Petrol üretimi 1986 ve 1995 yılları arasında yıldan yıla hızlı bir artış göstermiştir. Ancak, 1995 yılından itibaren petrol üretiminde yıllık bazda bir azalma kaydedilmeye başlanmıştır. Petrol sanayi, devlete ait Syrian Petroleum Company –SPC (petrolün % 25’ini üretmektedir) , Hollandalı Shell ve Petro Canada firmalarından oluşan Al-Furat Petroleum Company-AFPC (petrolün % 65’ini üretmektedir) tarafından kontrol edilmekltedir. Petrol üretiminin büyük bölümü ülkenin kuzey doğusu’ndaki petrol sahalarında yapılmaktadır.

Petrol üretimi, azalan petrol rezervlerine bağlı olarak 2003 yılında günde 530.000 varil iken 2004 yılında günde 507.500 varile gerilemiştir. Al-Furat Company günlük üretim kapasitesini 400.000 v/g’den 250.000 v/g’ne düşürmüştür. Petrol üretiminin 2005 yılında 503.800 v/g’ne gerileyeceği düşünülmektedir.

        • Petrol Üretimi
        • Varil/Gün
      • 2000 540.000
      • 2001 510.000
      • 2002 520.000
      • 2003 530.000
      • 2004 520.000
  • Kaynak : SPC
Petrol üretiminde yaşanan gerilemeye bağlı olarak Suriye, yeni petrol yataklarının keşfine yönelik çalışmalarını hızlandırmış ve bu çerçevede Kasım 2003’te Petro-Canada Firması ile 25 yıllık bir anlaşma imzalamıştır. Buna göre firmanın ilk dört yılda jeolojik ve sismik çalışmalara ilaveten Deir Al Zour Bölgesinde iki petrol kuyusu açılmasına yönelik 8.25 milyon dolarlık yatırım yapması öngörülmektedir.

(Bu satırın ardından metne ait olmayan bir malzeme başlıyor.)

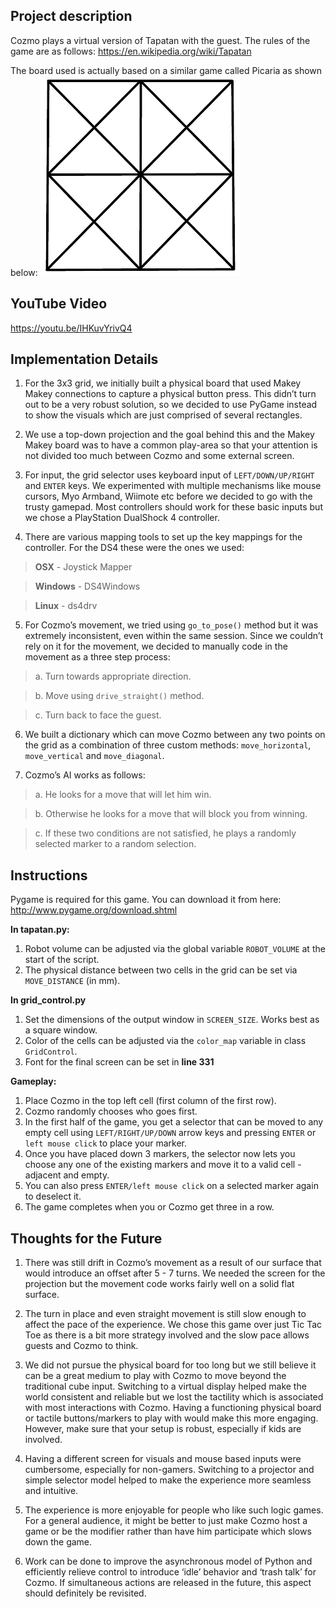 ## Project description

Cozmo plays a virtual version of Tapatan with the guest. The rules of the game are as follows: https://en.wikipedia.org/wiki/Tapatan

The board used is actually based on a similar game called Picaria as shown below:
![Game Grid](/tapatan/readme_img/grid.png?raw=true "Game Grid")

## YouTube Video

https://youtu.be/IHKuvYrivQ4

## Implementation Details

1. For the 3x3 grid, we initially built a physical board that used Makey Makey connections to capture a physical button press. This didn’t turn out to be a very robust solution, so we decided to use PyGame instead to show the visuals which are just comprised of several rectangles.

2. We use a top-down projection and the goal behind this and the Makey Makey board was to have a common play-area so that your attention is not divided too much between Cozmo and some external screen.

3. For input, the grid selector uses keyboard input of `LEFT/DOWN/UP/RIGHT` and `ENTER` keys. We experimented with multiple mechanisms like mouse cursors, Myo Armband, Wiimote etc before we decided to go with the trusty gamepad. Most controllers should work for these basic inputs but we chose a PlayStation DualShock 4 controller.

4. There are various mapping tools to set up the key mappings for the controller. For the DS4 these were the ones we used:
  > **OSX** - Joystick Mapper
  
  > **Windows** - DS4Windows
  
  > **Linux** - ds4drv

5. For Cozmo’s movement, we tried using `go_to_pose()` method but it was extremely inconsistent, even within the same session. Since we couldn’t rely on it for the movement, we decided to manually code in the movement as a three step process:
  >a. Turn towards appropriate direction.
  
  >b. Move using `drive_straight()` method.
  
  >c. Turn back to face the guest.

6. We built a dictionary which can move Cozmo between any two points on the grid as a combination of three custom methods: `move_horizontal`, `move_vertical` and `move_diagonal`.

7. Cozmo’s AI works as follows:
  > a. He looks for a move that will let him win.
  
  > b. Otherwise he looks for a move that will block you from winning.
  
  > c. If these two conditions are not satisfied, he plays a randomly selected marker to a random selection.

## Instructions

Pygame is required for this game. You can download it from here: http://www.pygame.org/download.shtml

**In tapatan.py:**

1. Robot volume can be adjusted via the global variable `ROBOT_VOLUME` at the start of the script.
2. The physical distance between two cells in the grid can be set via `MOVE_DISTANCE` (in mm).

**In grid_control.py**

1. Set the dimensions of the output window in `SCREEN_SIZE`. Works best as a square window.
2. Color of the cells can be adjusted via the `color_map` variable in class `GridControl`.
3. Font for the final screen can be set in **line 331**

**Gameplay:**

1. Place Cozmo in the top left cell (first column of the first row).
2. Cozmo randomly chooses who goes first.
3. In the first half of the game, you get a selector that can be moved to any empty cell using `LEFT/RIGHT/UP/DOWN` arrow keys and pressing `ENTER` or `left mouse click` to place your marker.
4. Once you have placed down 3 markers, the selector now lets you choose any one of the existing markers and move it to a valid cell - adjacent and empty.
5. You can also press `ENTER/left mouse click` on a selected marker again to deselect it.
6. The game completes when you or Cozmo get three in a row.

## Thoughts for the Future

1. There was still drift in Cozmo’s movement as a result of our surface that would introduce an offset after 5 - 7 turns. We needed the screen for the projection but the movement code works fairly well on a solid flat surface.

2. The turn in place and even straight movement is still slow enough to affect the pace of the experience. We chose this game over just Tic Tac Toe as there is a bit more strategy involved and the slow pace allows guests and Cozmo to think.

3. We did not pursue the physical board for too long but we still believe it can be a great medium to play with Cozmo to move beyond the traditional cube input. Switching to a virtual display helped make the world consistent and reliable but we lost the tactility which is associated with most interactions with Cozmo. Having a functioning physical board or tactile buttons/markers to play with would make this more engaging. However, make sure that your setup is robust, especially if kids are involved.

4. Having a different screen for visuals and mouse based inputs were cumbersome, especially for non-gamers. Switching to a projector and simple selector model helped to make the experience more seamless and intuitive.

5. The experience is more enjoyable for people who like such logic games. For a general audience, it might be better to just make Cozmo host a game or be the modifier rather than have him participate which slows down the game.

6. Work can be done to improve the asynchronous model of Python and efficiently relieve control to introduce ‘idle’ behavior and ‘trash talk’ for Cozmo. If simultaneous actions are released in the future, this aspect should definitely be revisited.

Diğer yandan Suriye Petrol Şirketi (SPC) Hindistanlı Oıl & Natural Gas Corporation (ONGC) ve ABD’li Improved Recovery Group’tan oluşan Konsorsiyumla petrol çıkarma ve üretimine yönelik bir Anlaşma imzalamıştır. Bunlara ilaveten SPC Hırvat INA Industries Nafta ve ABD’li Veritas DGC Inc. İle Akdenizde Offshore keşif çalışmalarına yönelik bir Anlaşma imzalamıştır.

Kanadalı petrol şirketi Tanganyka 2002 yılında Oudeh sahasının geliştirilmesi için SPC ile anlaşmış, 2004 yılı Temmuz ayında iki kuyunun kazısını tamamlamıştır. Üretim halihazırda 1000 v/g’dür, ancak Tanganyka sahanın 2.4 milyar varil petrol kapasitesi olduğunu, çalışmalar tamamlandığında günlük üretimin 30.000 varile çıkacağını belirtmektedir.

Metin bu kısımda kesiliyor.